[1] Wenn unser Intellekt die Gehalte aufnimmt […] und sie von der Materie abstrahiert […], dann stellt er in ihnen Universalität her, und so ist das Universale später [als die Einzeldinge] und nicht vorher, wie Platon sagte. […]

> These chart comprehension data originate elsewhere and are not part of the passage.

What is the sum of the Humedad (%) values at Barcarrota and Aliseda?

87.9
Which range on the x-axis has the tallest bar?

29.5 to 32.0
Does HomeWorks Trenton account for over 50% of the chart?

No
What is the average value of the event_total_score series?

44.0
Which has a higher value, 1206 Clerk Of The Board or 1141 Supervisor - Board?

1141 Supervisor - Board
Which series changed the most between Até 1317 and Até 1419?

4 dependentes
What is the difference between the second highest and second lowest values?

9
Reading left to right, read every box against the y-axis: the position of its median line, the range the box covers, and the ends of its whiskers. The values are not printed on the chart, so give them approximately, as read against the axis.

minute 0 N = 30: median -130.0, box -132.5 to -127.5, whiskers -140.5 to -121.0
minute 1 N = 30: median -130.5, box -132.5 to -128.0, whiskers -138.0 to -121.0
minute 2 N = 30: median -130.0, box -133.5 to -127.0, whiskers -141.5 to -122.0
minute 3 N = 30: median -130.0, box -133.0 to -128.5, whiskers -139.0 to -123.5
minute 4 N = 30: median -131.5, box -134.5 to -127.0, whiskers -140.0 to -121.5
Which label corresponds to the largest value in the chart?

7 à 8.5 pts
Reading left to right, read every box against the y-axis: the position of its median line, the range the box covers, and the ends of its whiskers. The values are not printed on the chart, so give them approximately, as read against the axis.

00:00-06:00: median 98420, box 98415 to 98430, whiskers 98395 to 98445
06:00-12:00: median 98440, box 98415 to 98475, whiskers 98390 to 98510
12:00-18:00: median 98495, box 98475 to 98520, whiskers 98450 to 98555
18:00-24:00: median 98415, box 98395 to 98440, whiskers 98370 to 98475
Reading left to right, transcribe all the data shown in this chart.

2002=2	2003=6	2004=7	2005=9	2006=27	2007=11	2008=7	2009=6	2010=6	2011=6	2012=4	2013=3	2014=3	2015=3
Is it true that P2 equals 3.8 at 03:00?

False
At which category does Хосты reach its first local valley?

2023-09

[2] Dass das aber wahr ist […], bezeugt die Aristoteles-Übersetzung aus dem Arabischen: "Und wir müssen uns davor hüten, nicht zu wissen, ob die Definition von ihr [der Seele] dieselbe sei wie die Definition des ,Lebendigen‘ oder irgendworin eine andere, zum Beispiel die Definition von ,Pferd‘, von ,Hund‘, von ,Mensch‘ und von ,Gott‘. Das Lebendige ist aber entweder gar kein Universale oder ein Letztes [vgl. Text 3, [2]]." Und dies legt Averroes [Ibn Rušd, 1126-1198] so aus, wie hier gesagt wurde. Die Übersetzung aus dem Griechischen weicht von dieser ab und ist, glaube ich, fehlerhaft. Sie lautet nämlich so: "Man muss aber schauen, dass nicht verborgen bleibt, ob es einen Gehalt von ihr [= der Seele] gibt oder ob sie, wie die des Lebewesens ist, für jedes eine andere." […]
[3] Aber weil wir feststellen, dass die griechischen Übersetzungen [im Allgemeinen] korrekter sind als die arabischen, […] sagen wir, dass das Lebewesen als Gattung einen Gehalt hat. Wenn aber ,Lebewesen‘ […] in einem jeden aufgefasst wird, dann ändert sich sein Sein aufgrund der Unterschiede der Arten, die ihm zugefügt wurden.